• **DATA UNDER STUDY**
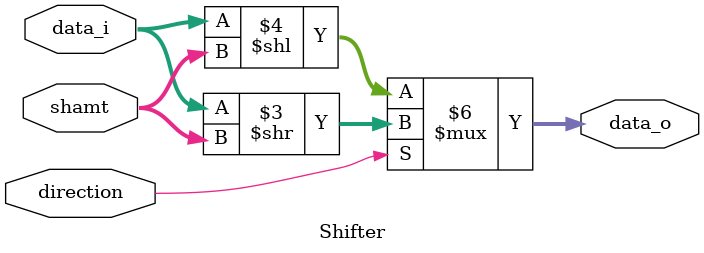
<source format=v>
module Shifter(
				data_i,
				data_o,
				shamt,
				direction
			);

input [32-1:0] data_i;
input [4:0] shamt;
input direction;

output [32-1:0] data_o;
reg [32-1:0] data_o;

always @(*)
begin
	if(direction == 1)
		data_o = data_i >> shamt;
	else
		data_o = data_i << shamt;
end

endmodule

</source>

• **JOB**
Only the text of the listing above should be copied, exactly and with pictures left out.

• **ANSWER SPACE**
<source format=v>
module Shifter(
				data_i,
				data_o,
				shamt,
				direction
			);

input [32-1:0] data_i;
input [4:0] shamt;
input direction;

output [32-1:0] data_o;
reg [32-1:0] data_o;

always @(*)
begin
	if(direction == 1)
		data_o = data_i >> shamt;
	else
		data_o = data_i << shamt;
end

endmodule

</source>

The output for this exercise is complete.